*Exercise goal*
Rewrite the items below, substituting "Résidence" for every occurrence of "Manoir" and leaving all other text unchanged.

·····

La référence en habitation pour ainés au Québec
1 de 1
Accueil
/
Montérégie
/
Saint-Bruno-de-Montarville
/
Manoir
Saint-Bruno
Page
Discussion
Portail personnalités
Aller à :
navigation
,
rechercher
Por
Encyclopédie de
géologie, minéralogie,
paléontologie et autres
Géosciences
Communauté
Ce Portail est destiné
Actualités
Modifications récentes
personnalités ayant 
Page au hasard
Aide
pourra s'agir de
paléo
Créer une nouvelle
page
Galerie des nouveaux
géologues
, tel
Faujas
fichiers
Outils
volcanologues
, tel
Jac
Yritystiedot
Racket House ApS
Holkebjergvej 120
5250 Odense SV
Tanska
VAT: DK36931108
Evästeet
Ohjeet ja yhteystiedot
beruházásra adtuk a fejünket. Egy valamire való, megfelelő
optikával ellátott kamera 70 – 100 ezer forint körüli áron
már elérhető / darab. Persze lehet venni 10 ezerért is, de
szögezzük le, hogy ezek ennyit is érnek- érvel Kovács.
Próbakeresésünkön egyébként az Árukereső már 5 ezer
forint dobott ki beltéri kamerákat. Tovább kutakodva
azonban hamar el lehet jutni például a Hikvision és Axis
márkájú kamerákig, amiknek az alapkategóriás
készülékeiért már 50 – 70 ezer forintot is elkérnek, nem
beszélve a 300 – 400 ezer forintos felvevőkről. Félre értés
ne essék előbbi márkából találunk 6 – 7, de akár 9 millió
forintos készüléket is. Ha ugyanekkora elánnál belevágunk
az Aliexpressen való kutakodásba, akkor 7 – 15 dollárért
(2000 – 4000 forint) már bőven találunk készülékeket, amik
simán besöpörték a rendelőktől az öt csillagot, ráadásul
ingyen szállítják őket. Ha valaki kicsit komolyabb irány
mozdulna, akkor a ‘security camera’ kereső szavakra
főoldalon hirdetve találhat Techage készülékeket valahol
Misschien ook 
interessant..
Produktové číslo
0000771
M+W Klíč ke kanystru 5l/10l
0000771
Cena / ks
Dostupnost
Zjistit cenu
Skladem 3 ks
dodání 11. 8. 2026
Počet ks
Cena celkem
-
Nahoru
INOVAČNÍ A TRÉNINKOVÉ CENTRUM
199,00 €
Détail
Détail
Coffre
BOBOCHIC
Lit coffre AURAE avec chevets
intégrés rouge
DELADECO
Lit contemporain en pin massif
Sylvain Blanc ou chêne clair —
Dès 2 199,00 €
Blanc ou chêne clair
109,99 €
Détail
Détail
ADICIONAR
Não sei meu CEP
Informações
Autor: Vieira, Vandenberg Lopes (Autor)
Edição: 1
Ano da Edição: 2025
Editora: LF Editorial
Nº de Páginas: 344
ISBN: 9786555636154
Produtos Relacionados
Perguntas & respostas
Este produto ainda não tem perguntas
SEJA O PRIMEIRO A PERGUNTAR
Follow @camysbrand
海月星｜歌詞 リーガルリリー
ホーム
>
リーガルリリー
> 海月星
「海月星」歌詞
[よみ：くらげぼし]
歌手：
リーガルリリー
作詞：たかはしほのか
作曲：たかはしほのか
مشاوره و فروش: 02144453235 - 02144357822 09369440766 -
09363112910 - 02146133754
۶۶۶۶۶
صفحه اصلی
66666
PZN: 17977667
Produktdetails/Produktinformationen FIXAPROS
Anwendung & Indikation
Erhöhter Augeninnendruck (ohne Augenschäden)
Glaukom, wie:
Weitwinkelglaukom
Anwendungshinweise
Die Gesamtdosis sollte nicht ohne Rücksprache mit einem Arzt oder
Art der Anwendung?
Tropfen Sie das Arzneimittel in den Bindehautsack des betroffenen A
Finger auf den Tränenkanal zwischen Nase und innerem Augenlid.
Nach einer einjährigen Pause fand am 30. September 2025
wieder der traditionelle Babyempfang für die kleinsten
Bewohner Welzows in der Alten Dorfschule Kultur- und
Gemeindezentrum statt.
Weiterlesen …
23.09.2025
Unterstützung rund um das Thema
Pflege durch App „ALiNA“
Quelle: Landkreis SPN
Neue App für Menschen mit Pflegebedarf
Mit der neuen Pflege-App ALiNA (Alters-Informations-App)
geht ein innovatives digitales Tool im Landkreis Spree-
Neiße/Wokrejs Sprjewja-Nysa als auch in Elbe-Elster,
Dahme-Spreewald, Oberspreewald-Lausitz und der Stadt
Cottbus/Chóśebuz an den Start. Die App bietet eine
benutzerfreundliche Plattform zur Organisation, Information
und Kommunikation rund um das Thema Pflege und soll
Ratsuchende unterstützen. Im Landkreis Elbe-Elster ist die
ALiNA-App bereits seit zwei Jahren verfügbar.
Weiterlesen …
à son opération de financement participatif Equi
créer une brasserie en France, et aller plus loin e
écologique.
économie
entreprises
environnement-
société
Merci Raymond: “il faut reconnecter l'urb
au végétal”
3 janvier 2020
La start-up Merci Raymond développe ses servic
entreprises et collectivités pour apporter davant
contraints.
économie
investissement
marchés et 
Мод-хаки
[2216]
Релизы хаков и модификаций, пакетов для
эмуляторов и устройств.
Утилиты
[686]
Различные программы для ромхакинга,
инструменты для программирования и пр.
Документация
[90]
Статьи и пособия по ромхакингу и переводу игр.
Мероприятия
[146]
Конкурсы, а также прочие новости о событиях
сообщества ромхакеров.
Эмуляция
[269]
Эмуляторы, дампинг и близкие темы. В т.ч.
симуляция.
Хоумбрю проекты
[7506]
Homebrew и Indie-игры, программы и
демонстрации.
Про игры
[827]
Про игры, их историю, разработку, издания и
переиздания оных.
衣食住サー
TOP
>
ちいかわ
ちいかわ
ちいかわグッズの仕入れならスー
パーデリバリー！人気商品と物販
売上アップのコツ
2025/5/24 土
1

·····

*Answer for the task*
La référence en habitation pour ainés au Québec
1 de 1
Accueil
/
Montérégie
/
Saint-Bruno-de-Montarville
/
Résidence
Saint-Bruno
Page
Discussion
Portail personnalités
Aller à :
navigation
,
rechercher
Por
Encyclopédie de
géologie, minéralogie,
paléontologie et autres
Géosciences
Communauté
Ce Portail est destiné
Actualités
Modifications récentes
personnalités ayant 
Page au hasard
Aide
pourra s'agir de
paléo
Créer une nouvelle
page
Galerie des nouveaux
géologues
, tel
Faujas
fichiers
Outils
volcanologues
, tel
Jac
Yritystiedot
Racket House ApS
Holkebjergvej 120
5250 Odense SV
Tanska
VAT: DK36931108
Evästeet
Ohjeet ja yhteystiedot
beruházásra adtuk a fejünket. Egy valamire való, megfelelő
optikával ellátott kamera 70 – 100 ezer forint körüli áron
már elérhető / darab. Persze lehet venni 10 ezerért is, de
szögezzük le, hogy ezek ennyit is érnek- érvel Kovács.
Próbakeresésünkön egyébként az Árukereső már 5 ezer
forint dobott ki beltéri kamerákat. Tovább kutakodva
azonban hamar el lehet jutni például a Hikvision és Axis
márkájú kamerákig, amiknek az alapkategóriás
készülékeiért már 50 – 70 ezer forintot is elkérnek, nem
beszélve a 300 – 400 ezer forintos felvevőkről. Félre értés
ne essék előbbi márkából találunk 6 – 7, de akár 9 millió
forintos készüléket is. Ha ugyanekkora elánnál belevágunk
az Aliexpressen való kutakodásba, akkor 7 – 15 dollárért
(2000 – 4000 forint) már bőven találunk készülékeket, amik
simán besöpörték a rendelőktől az öt csillagot, ráadásul
ingyen szállítják őket. Ha valaki kicsit komolyabb irány
mozdulna, akkor a ‘security camera’ kereső szavakra
főoldalon hirdetve találhat Techage készülékeket valahol
Misschien ook 
interessant..
Produktové číslo
0000771
M+W Klíč ke kanystru 5l/10l
0000771
Cena / ks
Dostupnost
Zjistit cenu
Skladem 3 ks
dodání 11. 8. 2026
Počet ks
Cena celkem
-
Nahoru
INOVAČNÍ A TRÉNINKOVÉ CENTRUM
199,00 €
Détail
Détail
Coffre
BOBOCHIC
Lit coffre AURAE avec chevets
intégrés rouge
DELADECO
Lit contemporain en pin massif
Sylvain Blanc ou chêne clair —
Dès 2 199,00 €
Blanc ou chêne clair
109,99 €
Détail
Détail
ADICIONAR
Não sei meu CEP
Informações
Autor: Vieira, Vandenberg Lopes (Autor)
Edição: 1
Ano da Edição: 2025
Editora: LF Editorial
Nº de Páginas: 344
ISBN: 9786555636154
Produtos Relacionados
Perguntas & respostas
Este produto ainda não tem perguntas
SEJA O PRIMEIRO A PERGUNTAR
Follow @camysbrand
海月星｜歌詞 リーガルリリー
ホーム
>
リーガルリリー
> 海月星
「海月星」歌詞
[よみ：くらげぼし]
歌手：
リーガルリリー
作詞：たかはしほのか
作曲：たかはしほのか
مشاوره و فروش: 02144453235 - 02144357822 09369440766 -
09363112910 - 02146133754
۶۶۶۶۶
صفحه اصلی
66666
PZN: 17977667
Produktdetails/Produktinformationen FIXAPROS
Anwendung & Indikation
Erhöhter Augeninnendruck (ohne Augenschäden)
Glaukom, wie:
Weitwinkelglaukom
Anwendungshinweise
Die Gesamtdosis sollte nicht ohne Rücksprache mit einem Arzt oder
Art der Anwendung?
Tropfen Sie das Arzneimittel in den Bindehautsack des betroffenen A
Finger auf den Tränenkanal zwischen Nase und innerem Augenlid.
Nach einer einjährigen Pause fand am 30. September 2025
wieder der traditionelle Babyempfang für die kleinsten
Bewohner Welzows in der Alten Dorfschule Kultur- und
Gemeindezentrum statt.
Weiterlesen …
23.09.2025
Unterstützung rund um das Thema
Pflege durch App „ALiNA“
Quelle: Landkreis SPN
Neue App für Menschen mit Pflegebedarf
Mit der neuen Pflege-App ALiNA (Alters-Informations-App)
geht ein innovatives digitales Tool im Landkreis Spree-
Neiße/Wokrejs Sprjewja-Nysa als auch in Elbe-Elster,
Dahme-Spreewald, Oberspreewald-Lausitz und der Stadt
Cottbus/Chóśebuz an den Start. Die App bietet eine
benutzerfreundliche Plattform zur Organisation, Information
und Kommunikation rund um das Thema Pflege und soll
Ratsuchende unterstützen. Im Landkreis Elbe-Elster ist die
ALiNA-App bereits seit zwei Jahren verfügbar.
Weiterlesen …
à son opération de financement participatif Equi
créer une brasserie en France, et aller plus loin e
écologique.
économie
entreprises
environnement-
société
Merci Raymond: “il faut reconnecter l'urb
au végétal”
3 janvier 2020
La start-up Merci Raymond développe ses servic
entreprises et collectivités pour apporter davant
contraints.
économie
investissement
marchés et 
Мод-хаки
[2216]
Релизы хаков и модификаций, пакетов для
эмуляторов и устройств.
Утилиты
[686]
Различные программы для ромхакинга,
инструменты для программирования и пр.
Документация
[90]
Статьи и пособия по ромхакингу и переводу игр.
Мероприятия
[146]
Конкурсы, а также прочие новости о событиях
сообщества ромхакеров.
Эмуляция
[269]
Эмуляторы, дампинг и близкие темы. В т.ч.
симуляция.
Хоумбрю проекты
[7506]
Homebrew и Indie-игры, программы и
демонстрации.
Про игры
[827]
Про игры, их историю, разработку, издания и
переиздания оных.
衣食住サー
TOP
>
ちいかわ
ちいかわ
ちいかわグッズの仕入れならスー
パーデリバリー！人気商品と物販
売上アップのコツ
2025/5/24 土
1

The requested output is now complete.